In article <11*********************@m58g2000cwm.googlegroups. com>,
arnuld <ge*********@gmail.comwrote:
>#include <stdio.h>
int main () {
printf('hello world\n');
}
>i get this error:
[arnuld@arch programming]$ gcc hello.c
hello.c:5:10: warning: character constant too long for its type
hello.c: In function 'main':
hello.c:5: warning: passing argument 1 of 'printf' makes pointer from
integer without a cast
[arnuld@arch programming]$
>error 1, is pretty clear, gcc expects single character inside quotes
>what does error 2 mean?
(especially the mysterious "pointer from integer without a cast")
printf() always takes a string as its first argument.

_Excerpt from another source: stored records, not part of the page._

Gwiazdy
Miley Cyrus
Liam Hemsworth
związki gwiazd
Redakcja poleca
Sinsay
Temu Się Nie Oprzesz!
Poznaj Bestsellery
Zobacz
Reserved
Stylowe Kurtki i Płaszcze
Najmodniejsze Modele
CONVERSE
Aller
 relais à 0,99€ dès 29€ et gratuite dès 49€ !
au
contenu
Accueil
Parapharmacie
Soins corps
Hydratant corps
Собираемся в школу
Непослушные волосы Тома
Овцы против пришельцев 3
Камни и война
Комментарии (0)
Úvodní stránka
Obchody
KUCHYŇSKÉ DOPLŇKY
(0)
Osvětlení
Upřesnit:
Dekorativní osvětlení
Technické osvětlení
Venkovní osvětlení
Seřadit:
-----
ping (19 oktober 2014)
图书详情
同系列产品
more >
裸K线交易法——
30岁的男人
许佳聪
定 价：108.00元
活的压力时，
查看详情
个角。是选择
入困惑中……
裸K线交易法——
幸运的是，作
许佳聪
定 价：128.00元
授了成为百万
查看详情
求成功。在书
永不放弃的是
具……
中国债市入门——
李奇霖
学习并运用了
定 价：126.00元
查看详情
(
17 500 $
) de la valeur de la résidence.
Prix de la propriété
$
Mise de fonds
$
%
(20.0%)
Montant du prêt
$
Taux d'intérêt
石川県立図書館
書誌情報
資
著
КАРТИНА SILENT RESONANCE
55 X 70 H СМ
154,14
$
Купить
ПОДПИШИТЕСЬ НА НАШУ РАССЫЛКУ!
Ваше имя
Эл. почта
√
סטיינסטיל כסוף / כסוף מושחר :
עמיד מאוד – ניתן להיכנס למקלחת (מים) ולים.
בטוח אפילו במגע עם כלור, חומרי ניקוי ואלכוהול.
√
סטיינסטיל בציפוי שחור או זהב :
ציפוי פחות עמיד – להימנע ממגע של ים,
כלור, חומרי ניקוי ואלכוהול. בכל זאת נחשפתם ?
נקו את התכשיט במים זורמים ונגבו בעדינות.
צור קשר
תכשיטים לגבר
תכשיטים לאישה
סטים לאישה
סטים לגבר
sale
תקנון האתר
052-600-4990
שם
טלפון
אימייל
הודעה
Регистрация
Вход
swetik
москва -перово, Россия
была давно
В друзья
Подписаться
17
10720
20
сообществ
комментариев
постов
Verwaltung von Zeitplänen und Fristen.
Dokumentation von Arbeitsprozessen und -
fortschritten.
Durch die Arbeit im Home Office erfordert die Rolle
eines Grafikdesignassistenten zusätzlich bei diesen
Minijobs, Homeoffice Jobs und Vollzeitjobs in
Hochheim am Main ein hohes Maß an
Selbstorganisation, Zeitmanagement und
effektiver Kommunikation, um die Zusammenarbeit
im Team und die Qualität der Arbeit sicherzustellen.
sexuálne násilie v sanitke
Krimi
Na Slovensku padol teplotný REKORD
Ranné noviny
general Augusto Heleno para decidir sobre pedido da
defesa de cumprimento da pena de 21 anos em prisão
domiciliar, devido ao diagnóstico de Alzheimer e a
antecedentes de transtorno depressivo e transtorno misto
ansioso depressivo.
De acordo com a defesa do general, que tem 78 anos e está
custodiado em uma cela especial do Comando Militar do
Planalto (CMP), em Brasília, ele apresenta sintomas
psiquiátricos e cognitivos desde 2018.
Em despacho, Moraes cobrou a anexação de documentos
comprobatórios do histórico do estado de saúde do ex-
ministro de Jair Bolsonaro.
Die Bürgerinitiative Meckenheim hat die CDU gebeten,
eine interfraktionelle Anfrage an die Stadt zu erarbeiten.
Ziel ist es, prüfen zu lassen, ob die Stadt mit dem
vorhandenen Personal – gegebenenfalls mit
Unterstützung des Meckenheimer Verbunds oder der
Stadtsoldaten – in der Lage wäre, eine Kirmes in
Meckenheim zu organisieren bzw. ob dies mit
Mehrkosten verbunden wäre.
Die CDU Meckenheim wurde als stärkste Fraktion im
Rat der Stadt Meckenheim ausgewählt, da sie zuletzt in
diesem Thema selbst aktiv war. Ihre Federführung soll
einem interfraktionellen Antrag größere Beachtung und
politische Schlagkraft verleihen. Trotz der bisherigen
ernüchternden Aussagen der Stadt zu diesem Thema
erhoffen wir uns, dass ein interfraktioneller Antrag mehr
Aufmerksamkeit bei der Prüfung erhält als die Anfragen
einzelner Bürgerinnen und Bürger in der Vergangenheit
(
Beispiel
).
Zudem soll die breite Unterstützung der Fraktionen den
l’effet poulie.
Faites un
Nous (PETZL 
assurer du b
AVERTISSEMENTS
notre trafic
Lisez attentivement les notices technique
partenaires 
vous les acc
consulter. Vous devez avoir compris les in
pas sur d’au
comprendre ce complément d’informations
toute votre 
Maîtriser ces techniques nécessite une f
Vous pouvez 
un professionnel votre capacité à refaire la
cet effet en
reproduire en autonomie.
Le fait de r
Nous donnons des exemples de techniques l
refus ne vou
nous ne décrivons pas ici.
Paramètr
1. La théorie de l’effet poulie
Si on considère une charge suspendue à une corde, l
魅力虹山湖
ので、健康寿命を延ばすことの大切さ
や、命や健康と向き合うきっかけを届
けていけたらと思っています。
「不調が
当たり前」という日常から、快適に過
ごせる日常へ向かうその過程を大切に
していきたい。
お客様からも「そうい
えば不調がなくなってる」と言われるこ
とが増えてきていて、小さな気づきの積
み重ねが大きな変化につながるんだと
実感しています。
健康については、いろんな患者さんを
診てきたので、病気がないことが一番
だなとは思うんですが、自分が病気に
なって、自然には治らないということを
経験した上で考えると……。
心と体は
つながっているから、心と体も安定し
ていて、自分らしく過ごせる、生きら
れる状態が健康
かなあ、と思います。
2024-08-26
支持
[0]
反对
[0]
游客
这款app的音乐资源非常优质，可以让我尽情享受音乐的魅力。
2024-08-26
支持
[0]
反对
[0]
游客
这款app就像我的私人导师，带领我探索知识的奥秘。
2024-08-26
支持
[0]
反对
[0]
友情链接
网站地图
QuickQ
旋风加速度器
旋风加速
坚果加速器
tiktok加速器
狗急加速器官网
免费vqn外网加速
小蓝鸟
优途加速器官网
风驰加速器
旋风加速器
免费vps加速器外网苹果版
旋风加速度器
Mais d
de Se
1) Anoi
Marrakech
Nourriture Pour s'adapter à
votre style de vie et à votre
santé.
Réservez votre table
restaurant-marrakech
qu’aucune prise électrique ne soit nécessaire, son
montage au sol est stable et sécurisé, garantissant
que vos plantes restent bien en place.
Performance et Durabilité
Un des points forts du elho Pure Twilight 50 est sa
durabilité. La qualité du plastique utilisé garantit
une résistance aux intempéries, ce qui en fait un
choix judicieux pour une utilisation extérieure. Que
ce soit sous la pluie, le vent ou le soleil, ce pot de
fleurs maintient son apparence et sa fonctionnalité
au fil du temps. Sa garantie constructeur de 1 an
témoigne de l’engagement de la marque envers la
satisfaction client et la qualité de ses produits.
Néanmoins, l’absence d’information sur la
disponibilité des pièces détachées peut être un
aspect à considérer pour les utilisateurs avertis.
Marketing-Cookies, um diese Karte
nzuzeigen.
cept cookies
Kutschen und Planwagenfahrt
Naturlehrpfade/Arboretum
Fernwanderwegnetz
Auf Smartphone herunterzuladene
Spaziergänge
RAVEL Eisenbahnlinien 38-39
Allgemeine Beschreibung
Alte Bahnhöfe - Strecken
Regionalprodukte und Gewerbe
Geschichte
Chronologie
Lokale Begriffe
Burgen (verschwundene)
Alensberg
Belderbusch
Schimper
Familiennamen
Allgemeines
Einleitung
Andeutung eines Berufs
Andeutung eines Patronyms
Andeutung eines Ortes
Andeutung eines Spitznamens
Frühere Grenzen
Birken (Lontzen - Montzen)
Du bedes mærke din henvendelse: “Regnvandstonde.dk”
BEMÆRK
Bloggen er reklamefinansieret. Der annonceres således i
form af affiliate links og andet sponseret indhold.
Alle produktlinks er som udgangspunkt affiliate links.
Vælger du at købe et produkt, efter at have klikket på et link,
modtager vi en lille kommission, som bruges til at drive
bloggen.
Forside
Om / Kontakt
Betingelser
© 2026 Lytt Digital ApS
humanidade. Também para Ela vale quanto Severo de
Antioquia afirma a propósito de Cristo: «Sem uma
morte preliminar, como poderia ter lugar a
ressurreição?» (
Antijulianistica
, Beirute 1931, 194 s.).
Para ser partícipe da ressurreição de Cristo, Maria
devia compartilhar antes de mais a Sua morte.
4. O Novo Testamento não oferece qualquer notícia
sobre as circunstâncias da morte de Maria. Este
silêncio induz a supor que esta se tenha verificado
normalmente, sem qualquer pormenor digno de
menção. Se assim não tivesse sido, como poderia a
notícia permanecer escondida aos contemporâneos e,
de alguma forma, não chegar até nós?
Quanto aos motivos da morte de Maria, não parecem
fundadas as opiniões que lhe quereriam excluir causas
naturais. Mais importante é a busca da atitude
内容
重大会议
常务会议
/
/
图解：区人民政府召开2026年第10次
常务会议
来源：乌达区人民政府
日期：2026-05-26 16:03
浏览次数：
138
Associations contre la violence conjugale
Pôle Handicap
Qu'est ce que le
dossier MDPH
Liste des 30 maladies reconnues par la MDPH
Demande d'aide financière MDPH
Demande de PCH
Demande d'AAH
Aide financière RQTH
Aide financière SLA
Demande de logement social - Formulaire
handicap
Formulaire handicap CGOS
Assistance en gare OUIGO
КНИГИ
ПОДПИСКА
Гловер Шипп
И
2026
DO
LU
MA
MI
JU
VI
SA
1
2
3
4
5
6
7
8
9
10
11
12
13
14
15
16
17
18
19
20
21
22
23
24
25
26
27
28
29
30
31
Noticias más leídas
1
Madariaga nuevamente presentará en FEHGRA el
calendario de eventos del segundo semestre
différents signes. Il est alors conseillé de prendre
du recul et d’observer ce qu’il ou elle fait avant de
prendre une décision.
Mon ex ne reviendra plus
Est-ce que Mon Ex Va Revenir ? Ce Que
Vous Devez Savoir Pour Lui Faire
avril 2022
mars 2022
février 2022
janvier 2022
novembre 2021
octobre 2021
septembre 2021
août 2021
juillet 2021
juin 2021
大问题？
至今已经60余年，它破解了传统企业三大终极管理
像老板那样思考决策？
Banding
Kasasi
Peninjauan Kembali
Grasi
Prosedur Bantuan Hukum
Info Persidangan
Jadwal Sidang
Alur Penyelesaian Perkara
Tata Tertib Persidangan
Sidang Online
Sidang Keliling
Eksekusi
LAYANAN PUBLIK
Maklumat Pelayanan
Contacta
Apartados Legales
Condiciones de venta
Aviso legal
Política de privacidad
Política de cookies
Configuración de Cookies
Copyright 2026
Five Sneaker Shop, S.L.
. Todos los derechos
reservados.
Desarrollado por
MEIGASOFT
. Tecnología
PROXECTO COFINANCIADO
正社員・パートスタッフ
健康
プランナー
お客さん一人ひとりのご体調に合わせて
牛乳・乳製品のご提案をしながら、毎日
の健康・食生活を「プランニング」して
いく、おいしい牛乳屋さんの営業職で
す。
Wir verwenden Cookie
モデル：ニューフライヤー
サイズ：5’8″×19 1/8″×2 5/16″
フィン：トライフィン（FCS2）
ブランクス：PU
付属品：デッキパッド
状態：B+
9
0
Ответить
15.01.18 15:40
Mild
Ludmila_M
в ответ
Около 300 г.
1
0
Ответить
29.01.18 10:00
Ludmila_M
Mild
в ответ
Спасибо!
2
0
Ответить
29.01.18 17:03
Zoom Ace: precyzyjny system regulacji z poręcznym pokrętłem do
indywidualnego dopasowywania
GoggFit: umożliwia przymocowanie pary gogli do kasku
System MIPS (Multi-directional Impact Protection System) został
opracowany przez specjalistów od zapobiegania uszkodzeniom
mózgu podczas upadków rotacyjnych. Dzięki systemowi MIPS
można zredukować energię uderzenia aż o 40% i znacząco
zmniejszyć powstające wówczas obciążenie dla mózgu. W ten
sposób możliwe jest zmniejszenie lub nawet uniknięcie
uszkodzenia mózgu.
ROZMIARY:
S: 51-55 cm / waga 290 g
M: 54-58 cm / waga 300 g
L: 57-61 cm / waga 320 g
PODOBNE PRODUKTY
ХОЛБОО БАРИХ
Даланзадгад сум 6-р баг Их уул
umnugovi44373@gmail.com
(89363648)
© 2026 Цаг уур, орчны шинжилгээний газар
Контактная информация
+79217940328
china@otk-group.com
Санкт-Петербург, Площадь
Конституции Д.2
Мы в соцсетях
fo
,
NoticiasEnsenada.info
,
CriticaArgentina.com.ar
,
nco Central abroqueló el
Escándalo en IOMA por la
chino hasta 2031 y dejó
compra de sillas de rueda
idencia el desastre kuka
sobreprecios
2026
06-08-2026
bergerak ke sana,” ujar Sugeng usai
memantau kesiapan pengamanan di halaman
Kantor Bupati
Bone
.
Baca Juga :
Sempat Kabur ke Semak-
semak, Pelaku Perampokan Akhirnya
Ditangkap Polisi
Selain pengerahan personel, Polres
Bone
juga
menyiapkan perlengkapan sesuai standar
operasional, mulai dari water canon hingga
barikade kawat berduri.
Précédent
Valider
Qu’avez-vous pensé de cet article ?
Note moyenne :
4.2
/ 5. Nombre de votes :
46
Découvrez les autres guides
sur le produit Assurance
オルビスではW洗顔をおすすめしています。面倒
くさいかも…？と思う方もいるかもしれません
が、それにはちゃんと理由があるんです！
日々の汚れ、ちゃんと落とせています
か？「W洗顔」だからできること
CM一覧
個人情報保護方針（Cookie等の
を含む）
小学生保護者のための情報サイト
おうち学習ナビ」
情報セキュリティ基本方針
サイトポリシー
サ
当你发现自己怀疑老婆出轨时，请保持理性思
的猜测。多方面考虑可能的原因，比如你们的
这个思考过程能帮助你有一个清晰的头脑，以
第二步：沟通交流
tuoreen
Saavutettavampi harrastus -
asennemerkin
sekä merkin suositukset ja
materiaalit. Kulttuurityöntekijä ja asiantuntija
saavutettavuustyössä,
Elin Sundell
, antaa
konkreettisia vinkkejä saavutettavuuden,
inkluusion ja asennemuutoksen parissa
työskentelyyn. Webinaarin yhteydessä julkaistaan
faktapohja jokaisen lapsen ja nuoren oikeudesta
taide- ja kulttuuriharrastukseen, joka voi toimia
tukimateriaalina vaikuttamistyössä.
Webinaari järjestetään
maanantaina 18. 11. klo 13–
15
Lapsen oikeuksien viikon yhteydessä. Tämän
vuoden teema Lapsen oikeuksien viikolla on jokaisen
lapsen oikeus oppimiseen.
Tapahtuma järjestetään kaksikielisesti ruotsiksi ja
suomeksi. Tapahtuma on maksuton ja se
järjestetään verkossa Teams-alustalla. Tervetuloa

A string is a pointer to a char array, with the char array needing
to be terminated with a binary 0 byte. A literal string such as
"Hi geek\n" is equivilent to using an (unnamed) pointer to a char array
that contains 'H', 'i', ' ', 'g', 'e', 'e', 'k', '\n', 0
Thus if you had coded printf("Hi geek\n") then the pointer
to that char array would have been the first argument to printf.
But you didn't code a string literal, and you didn't pass in a point
to a char: you coded a char literal instead. In C, a char literal
is the same type as an int is -- a char is a number in C.
So you passed an int in where a pointer to char was needed, and
instead of refusing to compile the program, the compiler has guessed
that you wanted to convert that int into a pointer, as if the int
happened to be the address of the char array. The compiler
warned you that what it was doing might not be what you were expecting.
The compiler guessed wrong in this case, but it isn't uncommon for
compilers to take the guess that allows them to continue compiling
instead of taking the guess that would require them to throw up
their metaphorical hands and give up on the program.
--
"law -- it's a commodity"
-- Andrew Ryan (The Globe and Mail, 2005/11/26)